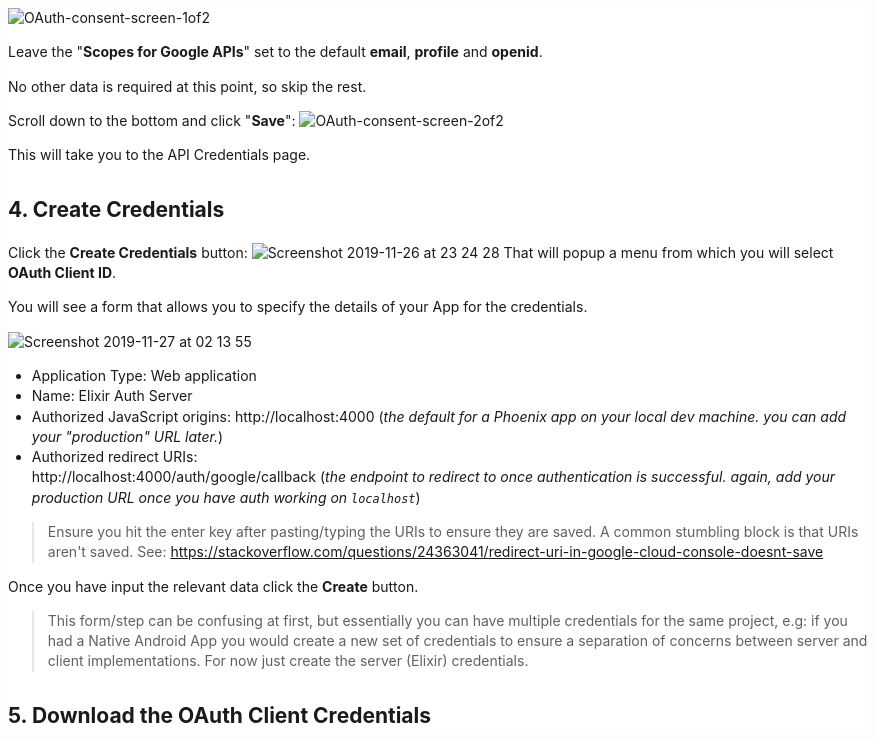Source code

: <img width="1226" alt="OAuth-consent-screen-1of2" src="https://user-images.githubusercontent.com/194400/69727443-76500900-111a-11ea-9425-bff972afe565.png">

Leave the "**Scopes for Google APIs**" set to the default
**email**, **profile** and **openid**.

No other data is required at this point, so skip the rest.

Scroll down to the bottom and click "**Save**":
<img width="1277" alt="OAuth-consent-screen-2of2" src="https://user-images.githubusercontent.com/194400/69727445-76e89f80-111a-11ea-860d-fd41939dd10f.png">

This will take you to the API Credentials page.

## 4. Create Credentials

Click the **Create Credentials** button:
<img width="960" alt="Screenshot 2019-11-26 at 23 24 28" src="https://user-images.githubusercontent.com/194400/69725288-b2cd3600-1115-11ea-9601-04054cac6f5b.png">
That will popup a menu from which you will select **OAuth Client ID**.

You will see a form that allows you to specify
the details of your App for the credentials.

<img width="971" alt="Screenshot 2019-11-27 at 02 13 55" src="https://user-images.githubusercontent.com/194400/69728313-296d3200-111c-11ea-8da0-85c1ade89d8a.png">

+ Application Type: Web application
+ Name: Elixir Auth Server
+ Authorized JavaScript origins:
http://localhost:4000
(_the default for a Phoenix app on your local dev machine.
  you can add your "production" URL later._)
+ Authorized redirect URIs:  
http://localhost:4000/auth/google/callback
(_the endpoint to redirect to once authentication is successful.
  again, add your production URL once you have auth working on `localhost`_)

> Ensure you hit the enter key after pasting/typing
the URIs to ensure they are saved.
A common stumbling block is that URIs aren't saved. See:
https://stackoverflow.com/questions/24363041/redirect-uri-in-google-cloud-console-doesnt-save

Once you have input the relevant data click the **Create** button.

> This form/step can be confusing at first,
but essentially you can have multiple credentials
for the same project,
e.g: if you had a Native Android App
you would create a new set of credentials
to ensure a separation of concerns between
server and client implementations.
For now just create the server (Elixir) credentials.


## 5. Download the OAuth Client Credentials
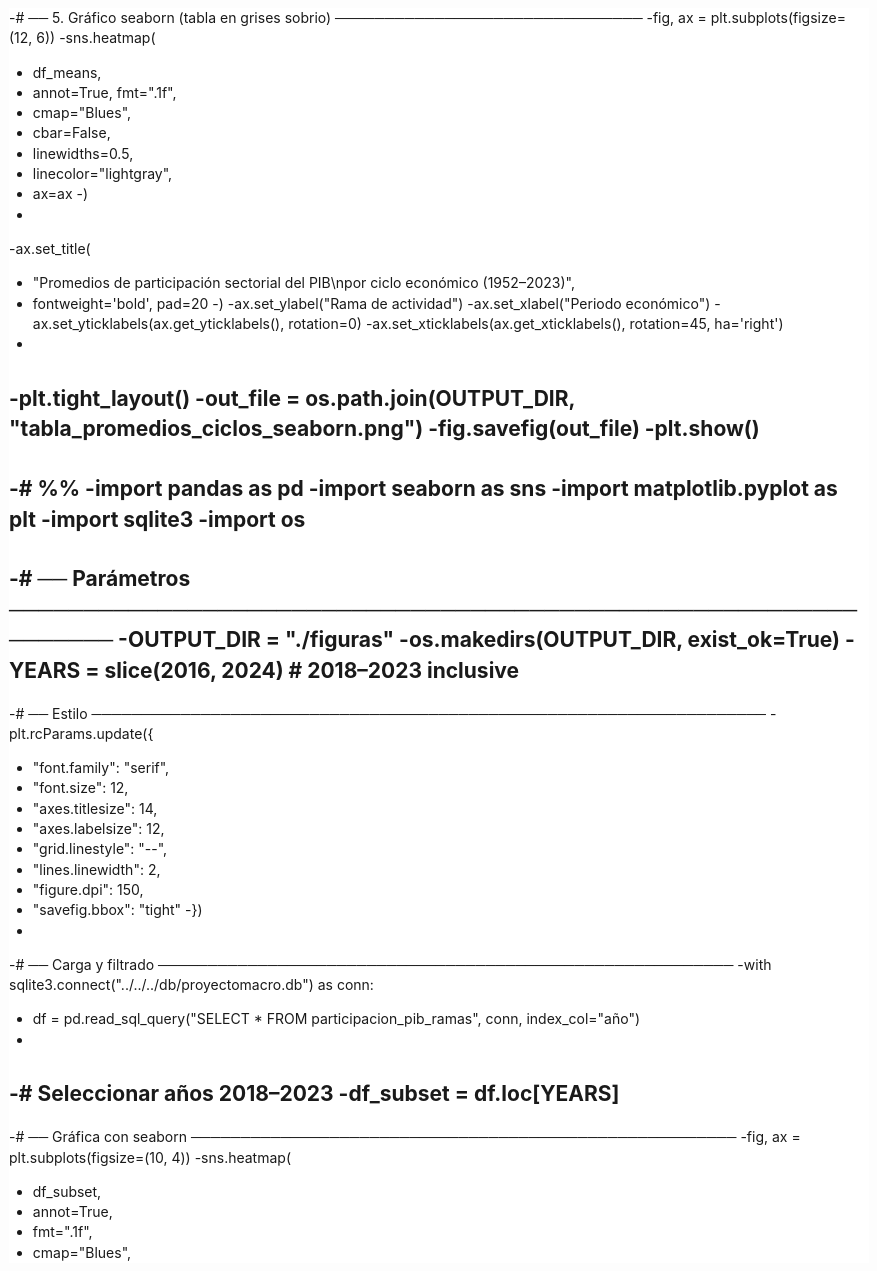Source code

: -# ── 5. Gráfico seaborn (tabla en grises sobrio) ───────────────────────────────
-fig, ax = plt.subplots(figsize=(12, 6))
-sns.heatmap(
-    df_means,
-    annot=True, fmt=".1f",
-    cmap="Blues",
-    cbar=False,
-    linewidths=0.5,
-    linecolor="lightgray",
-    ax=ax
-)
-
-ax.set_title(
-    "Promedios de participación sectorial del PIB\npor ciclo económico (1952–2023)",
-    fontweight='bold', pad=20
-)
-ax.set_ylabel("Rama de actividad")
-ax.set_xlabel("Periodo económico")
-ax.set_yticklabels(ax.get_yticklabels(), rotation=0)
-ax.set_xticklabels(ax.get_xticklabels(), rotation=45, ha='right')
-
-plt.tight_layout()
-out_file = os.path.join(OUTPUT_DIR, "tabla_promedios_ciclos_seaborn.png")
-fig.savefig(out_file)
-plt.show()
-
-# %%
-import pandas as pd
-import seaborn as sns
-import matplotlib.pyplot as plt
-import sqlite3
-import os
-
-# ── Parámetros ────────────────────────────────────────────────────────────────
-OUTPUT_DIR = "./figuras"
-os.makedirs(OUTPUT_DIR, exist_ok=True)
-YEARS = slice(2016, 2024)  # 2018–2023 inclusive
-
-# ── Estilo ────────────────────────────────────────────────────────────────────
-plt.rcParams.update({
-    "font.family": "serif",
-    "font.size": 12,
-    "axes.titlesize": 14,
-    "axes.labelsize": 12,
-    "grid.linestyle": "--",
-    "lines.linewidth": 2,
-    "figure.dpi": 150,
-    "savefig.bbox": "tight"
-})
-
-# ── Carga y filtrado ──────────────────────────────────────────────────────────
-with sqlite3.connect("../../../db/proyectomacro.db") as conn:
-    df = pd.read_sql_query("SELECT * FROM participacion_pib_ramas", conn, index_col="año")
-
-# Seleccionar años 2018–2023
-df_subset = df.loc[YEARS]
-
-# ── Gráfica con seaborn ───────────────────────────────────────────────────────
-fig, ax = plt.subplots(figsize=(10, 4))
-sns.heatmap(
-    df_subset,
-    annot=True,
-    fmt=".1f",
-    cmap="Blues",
---
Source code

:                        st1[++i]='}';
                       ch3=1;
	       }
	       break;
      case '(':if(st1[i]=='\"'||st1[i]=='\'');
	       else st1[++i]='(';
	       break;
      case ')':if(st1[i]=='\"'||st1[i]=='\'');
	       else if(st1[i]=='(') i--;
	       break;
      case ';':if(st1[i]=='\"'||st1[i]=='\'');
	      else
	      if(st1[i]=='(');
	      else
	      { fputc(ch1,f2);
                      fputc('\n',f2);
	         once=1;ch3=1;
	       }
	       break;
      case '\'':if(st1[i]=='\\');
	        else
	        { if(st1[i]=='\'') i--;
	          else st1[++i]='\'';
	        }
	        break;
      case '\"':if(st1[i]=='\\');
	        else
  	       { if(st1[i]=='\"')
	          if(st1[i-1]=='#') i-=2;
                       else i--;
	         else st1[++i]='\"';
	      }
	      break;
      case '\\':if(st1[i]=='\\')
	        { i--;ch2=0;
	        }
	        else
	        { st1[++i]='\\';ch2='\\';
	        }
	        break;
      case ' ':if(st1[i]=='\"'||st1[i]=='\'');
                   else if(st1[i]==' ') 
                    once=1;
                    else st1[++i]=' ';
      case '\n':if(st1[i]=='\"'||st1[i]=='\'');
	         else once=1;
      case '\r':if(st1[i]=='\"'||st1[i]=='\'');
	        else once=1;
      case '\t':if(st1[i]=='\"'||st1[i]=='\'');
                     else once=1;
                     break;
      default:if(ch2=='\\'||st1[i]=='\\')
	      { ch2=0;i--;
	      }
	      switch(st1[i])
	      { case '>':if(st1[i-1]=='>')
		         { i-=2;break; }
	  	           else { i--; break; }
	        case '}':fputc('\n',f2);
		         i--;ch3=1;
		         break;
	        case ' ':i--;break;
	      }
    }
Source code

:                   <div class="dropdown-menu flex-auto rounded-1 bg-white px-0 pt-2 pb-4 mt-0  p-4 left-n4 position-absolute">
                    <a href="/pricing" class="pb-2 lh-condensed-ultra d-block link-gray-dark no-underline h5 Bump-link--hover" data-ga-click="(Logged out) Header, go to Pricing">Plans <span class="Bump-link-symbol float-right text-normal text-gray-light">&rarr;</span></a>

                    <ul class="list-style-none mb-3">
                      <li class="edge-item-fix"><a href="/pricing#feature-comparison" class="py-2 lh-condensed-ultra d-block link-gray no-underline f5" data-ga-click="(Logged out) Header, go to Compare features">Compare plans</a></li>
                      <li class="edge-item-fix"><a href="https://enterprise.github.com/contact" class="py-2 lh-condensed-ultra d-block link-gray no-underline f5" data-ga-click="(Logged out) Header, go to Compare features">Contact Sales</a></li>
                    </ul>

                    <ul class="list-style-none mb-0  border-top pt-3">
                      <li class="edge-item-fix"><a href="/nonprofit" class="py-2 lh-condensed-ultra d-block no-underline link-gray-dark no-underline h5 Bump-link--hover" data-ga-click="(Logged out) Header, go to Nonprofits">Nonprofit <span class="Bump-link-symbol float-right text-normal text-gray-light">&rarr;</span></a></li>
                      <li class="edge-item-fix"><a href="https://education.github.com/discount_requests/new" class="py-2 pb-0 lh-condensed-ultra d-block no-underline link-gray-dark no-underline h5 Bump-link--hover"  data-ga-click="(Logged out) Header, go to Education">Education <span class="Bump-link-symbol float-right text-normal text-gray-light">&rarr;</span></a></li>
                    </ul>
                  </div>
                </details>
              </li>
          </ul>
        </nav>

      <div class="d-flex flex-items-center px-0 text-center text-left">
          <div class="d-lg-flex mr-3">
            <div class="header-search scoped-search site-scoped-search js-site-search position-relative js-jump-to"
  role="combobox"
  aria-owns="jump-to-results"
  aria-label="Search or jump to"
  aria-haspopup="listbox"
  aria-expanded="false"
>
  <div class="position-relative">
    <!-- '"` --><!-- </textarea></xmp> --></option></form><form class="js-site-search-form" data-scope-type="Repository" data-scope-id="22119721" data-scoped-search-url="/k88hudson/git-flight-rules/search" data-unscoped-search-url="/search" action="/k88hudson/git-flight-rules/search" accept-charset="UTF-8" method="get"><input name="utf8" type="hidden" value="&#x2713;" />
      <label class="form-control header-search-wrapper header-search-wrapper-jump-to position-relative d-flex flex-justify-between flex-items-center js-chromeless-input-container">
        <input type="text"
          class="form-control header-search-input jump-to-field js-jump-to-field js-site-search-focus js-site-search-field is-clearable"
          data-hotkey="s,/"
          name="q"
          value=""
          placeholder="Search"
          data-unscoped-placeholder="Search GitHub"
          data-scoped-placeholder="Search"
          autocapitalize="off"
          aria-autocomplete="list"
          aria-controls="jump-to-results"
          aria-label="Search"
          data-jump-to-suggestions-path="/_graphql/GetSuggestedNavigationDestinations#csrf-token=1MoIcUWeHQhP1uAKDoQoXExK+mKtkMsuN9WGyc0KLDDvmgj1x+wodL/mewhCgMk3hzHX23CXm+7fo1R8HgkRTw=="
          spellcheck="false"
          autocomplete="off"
--
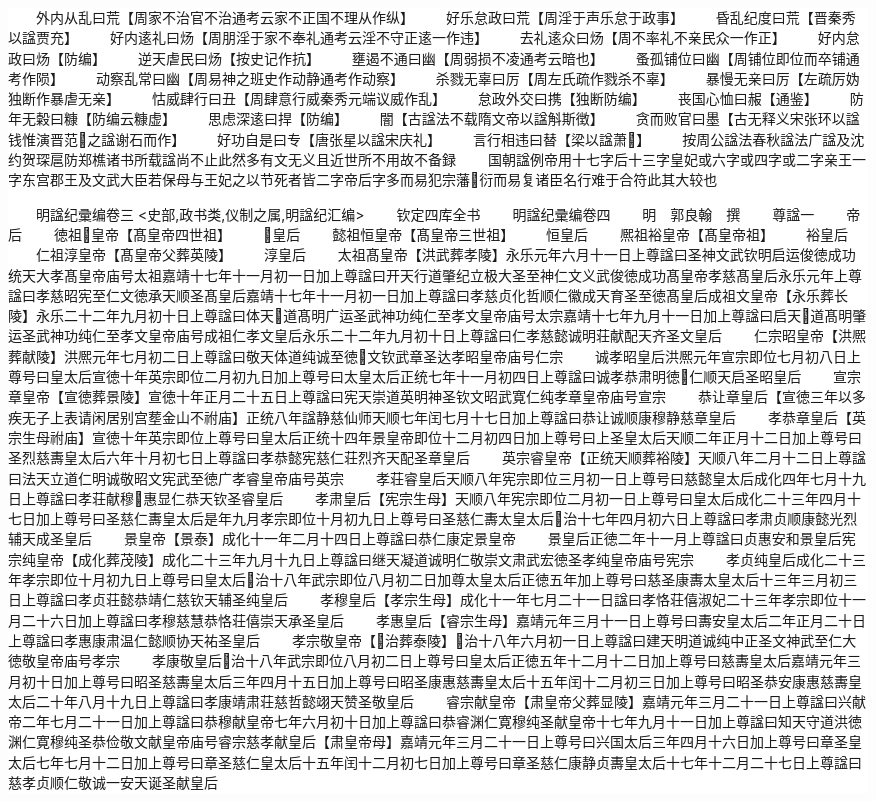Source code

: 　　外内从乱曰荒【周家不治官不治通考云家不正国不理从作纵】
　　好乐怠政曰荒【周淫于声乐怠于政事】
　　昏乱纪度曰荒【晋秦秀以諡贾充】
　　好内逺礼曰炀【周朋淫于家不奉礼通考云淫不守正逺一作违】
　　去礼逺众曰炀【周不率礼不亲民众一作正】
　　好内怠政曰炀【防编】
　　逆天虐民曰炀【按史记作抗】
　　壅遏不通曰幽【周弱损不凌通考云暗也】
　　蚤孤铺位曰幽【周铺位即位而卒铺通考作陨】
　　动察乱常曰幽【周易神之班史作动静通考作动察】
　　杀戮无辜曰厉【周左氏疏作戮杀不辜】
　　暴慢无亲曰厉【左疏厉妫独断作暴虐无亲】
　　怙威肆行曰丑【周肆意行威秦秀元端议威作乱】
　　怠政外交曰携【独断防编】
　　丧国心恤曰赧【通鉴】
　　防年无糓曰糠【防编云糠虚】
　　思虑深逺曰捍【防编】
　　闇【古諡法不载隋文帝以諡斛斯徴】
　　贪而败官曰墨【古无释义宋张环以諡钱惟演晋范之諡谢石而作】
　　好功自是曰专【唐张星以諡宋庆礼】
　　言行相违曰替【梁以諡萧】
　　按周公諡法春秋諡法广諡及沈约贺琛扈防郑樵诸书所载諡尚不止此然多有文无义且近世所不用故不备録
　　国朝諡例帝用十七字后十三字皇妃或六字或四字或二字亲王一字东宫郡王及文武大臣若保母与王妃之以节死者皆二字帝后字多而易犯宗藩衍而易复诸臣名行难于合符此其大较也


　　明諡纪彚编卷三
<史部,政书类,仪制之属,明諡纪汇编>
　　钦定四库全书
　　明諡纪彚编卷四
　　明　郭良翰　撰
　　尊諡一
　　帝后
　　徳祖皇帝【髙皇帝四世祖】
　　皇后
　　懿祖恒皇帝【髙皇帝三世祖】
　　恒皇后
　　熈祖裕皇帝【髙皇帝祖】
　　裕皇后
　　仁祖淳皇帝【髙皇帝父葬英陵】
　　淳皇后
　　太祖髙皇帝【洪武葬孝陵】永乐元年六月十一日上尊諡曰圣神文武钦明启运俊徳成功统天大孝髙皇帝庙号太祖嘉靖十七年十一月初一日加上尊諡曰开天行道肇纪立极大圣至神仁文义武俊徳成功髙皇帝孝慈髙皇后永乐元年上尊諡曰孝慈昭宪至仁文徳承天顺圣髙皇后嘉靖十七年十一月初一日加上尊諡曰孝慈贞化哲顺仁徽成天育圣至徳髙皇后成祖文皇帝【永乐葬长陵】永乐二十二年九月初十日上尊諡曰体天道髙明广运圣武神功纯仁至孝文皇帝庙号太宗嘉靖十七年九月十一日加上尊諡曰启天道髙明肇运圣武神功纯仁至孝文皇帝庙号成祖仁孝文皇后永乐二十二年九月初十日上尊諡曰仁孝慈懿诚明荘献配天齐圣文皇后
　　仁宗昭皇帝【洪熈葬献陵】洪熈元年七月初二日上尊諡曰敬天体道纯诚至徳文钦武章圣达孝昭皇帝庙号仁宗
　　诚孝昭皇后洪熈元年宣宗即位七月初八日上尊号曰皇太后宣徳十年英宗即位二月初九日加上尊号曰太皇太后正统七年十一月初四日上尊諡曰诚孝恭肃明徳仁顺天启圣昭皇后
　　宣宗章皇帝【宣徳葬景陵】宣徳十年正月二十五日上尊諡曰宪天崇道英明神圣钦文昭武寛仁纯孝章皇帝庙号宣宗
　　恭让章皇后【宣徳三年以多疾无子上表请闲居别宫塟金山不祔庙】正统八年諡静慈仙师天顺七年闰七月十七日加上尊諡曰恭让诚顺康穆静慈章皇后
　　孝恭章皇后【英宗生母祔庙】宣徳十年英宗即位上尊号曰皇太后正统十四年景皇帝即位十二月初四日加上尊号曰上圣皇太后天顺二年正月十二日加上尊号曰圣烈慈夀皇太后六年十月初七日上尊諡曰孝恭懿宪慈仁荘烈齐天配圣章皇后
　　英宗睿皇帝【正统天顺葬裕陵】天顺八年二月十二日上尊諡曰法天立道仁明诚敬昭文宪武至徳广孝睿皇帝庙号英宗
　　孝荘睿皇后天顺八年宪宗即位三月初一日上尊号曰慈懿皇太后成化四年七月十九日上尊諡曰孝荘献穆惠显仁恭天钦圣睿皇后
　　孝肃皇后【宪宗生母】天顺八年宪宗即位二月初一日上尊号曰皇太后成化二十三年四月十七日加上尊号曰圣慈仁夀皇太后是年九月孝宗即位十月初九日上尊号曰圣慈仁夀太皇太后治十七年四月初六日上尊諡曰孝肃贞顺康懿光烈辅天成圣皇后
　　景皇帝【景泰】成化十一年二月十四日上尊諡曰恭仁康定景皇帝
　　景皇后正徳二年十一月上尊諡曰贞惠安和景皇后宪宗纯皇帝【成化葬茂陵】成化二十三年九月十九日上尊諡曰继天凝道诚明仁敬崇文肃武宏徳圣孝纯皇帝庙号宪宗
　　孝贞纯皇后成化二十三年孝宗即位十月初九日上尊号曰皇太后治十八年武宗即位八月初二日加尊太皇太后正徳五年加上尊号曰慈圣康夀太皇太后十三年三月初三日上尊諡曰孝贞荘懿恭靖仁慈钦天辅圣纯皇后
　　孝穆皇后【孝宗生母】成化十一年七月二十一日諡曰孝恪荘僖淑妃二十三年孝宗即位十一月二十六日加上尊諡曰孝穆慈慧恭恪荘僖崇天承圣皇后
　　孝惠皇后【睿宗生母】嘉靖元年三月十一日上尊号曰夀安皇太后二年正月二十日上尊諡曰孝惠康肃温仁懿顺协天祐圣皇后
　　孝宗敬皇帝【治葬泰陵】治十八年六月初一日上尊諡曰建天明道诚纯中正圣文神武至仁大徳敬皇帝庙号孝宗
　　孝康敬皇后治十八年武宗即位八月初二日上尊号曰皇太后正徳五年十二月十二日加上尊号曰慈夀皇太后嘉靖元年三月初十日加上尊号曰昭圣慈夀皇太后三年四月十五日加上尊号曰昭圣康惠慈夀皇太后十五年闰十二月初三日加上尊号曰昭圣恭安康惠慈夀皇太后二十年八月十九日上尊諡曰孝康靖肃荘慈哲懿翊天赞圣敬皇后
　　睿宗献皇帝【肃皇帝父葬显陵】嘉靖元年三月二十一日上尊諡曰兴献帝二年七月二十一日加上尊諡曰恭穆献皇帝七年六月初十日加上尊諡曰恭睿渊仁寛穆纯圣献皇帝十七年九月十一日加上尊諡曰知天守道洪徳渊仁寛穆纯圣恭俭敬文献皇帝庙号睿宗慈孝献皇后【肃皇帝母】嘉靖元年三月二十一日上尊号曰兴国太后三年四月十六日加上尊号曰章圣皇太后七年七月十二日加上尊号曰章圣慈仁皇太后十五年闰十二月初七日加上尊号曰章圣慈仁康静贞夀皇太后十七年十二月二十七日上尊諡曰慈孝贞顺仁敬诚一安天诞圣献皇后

# Exercise details
Only the lines above from the line containing "景皇后正徳二年十一月上尊諡曰" through the line containing "睿宗献皇帝【肃皇帝父葬显陵】" should be retyped, exactly and with both ends included.

# Output for this task
　　景皇后正徳二年十一月上尊諡曰贞惠安和景皇后宪宗纯皇帝【成化葬茂陵】成化二十三年九月十九日上尊諡曰继天凝道诚明仁敬崇文肃武宏徳圣孝纯皇帝庙号宪宗
　　孝贞纯皇后成化二十三年孝宗即位十月初九日上尊号曰皇太后治十八年武宗即位八月初二日加尊太皇太后正徳五年加上尊号曰慈圣康夀太皇太后十三年三月初三日上尊諡曰孝贞荘懿恭靖仁慈钦天辅圣纯皇后
　　孝穆皇后【孝宗生母】成化十一年七月二十一日諡曰孝恪荘僖淑妃二十三年孝宗即位十一月二十六日加上尊諡曰孝穆慈慧恭恪荘僖崇天承圣皇后
　　孝惠皇后【睿宗生母】嘉靖元年三月十一日上尊号曰夀安皇太后二年正月二十日上尊諡曰孝惠康肃温仁懿顺协天祐圣皇后
　　孝宗敬皇帝【治葬泰陵】治十八年六月初一日上尊諡曰建天明道诚纯中正圣文神武至仁大徳敬皇帝庙号孝宗
　　孝康敬皇后治十八年武宗即位八月初二日上尊号曰皇太后正徳五年十二月十二日加上尊号曰慈夀皇太后嘉靖元年三月初十日加上尊号曰昭圣慈夀皇太后三年四月十五日加上尊号曰昭圣康惠慈夀皇太后十五年闰十二月初三日加上尊号曰昭圣恭安康惠慈夀皇太后二十年八月十九日上尊諡曰孝康靖肃荘慈哲懿翊天赞圣敬皇后
　　睿宗献皇帝【肃皇帝父葬显陵】嘉靖元年三月二十一日上尊諡曰兴献帝二年七月二十一日加上尊諡曰恭穆献皇帝七年六月初十日加上尊諡曰恭睿渊仁寛穆纯圣献皇帝十七年九月十一日加上尊諡曰知天守道洪徳渊仁寛穆纯圣恭俭敬文献皇帝庙号睿宗慈孝献皇后【肃皇帝母】嘉靖元年三月二十一日上尊号曰兴国太后三年四月十六日加上尊号曰章圣皇太后七年七月十二日加上尊号曰章圣慈仁皇太后十五年闰十二月初七日加上尊号曰章圣慈仁康静贞夀皇太后十七年十二月二十七日上尊諡曰慈孝贞顺仁敬诚一安天诞圣献皇后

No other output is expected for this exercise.